Lucas Faulhaber, alongside Lena Azevedo, is one of the authors of the book released on the day of the panel entitled SMH 2016: Removals in Olympic Rio de Janeiro. Maria de Lourdes is an activist and active member of the National Movement of Housing Vindication (Movimento Nacional de Luta pela Moradia – MNLM) and Guilherme Boulos is a critic and active member of the Movement of Homeless Workers (Movimento dos Trabalhadores Sem Teto – MTST).
Prior to the beginning of the panel, the moderator acknowledged the protests that were happening outside and explained they were against the state government’s treatment of the university, as many workers have gone as long as six months without pay. The moderator said she would not apologize for the protests because what the government is doing, both to the university and to victims of forced evictions, is unacceptable in terms of human rights.
Faulhaber was the first to speak, saying the purpose of the book was to “show and report the process that is happening due to mega-events like the World Cup and the Olympic Games. This process isn’t only because of the World Cup or the Olympic Games; this is a recurring process in the history of of Rio.” Faulhaber also discussed his disappointment with the media, pointing out how the question of forced evictions is barely gaining visibility and criticizing the mainstream Brazilian media for only showing up [in favelas] when there are deaths involved, rather than when other problems arise. It angers him that “every day in O Globo they are demanding that more people should be evicted.”
De Lourdes Lopes spoke passionately, saying she’s happy with the research Faulhaber did but that it is not enough. She said: “The impact people have felt [from research such as this] is almost nothing. Things are getting worse.
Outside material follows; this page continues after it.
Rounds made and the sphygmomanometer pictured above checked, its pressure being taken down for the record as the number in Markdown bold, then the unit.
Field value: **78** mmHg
For example, in Vila Autodromo, where there are fewer and fewer people fighting for their homes… Our screams aren’t being heard.”
The final panelist Boulos followed her. In his view, “we are living an urban crisis. We are taught to think that economic growth is good, and in the capitalist sense it is. But it also has anti-popular collateral effects… The increased value of land and rents have led to gentrification, to segregation, which expels the poor people of that region to new peripheries.”
He went on to discuss how real estate speculation and the police have helped create a policy of exclusion. He said: “Real estate speculation has a military component, which excludes the poor from certain regions. Real estate speculation has exploited the Pacifying Police Units (UPPs). From an outsider’s perspective and our own, this has become a policy of extermination of young black lives in the peripheries and in the favelas of our city.”
Boulos proposed various solutions to the problems posed by forced evictions and gentrification, such as a government monitored housing market similar to those of the United States and Europe. He also proposed a policy of social allocation in which the federal housing program Minha Casa Minha Vida (MCMV) would subsidize families to stay close to their original homes instead of pushing them to the peripheries. In his opinion, sending families to the peripheries is a poor investment choice that stunts the growth of communities.
After the panelists finished speaking, the floor opened up to the audience for questions and testimonies. One young woman named Mariana shared the story of how she was threatened out of a home, as had occurred to the other evictees she knows. As more and more people rose in front of the panel and shared their personal experiences, it became clear just how traumatizing this topic is for the many affected. Maria de Lourdes Lopes summarized these statements: “I don’t want another house, I want my house.”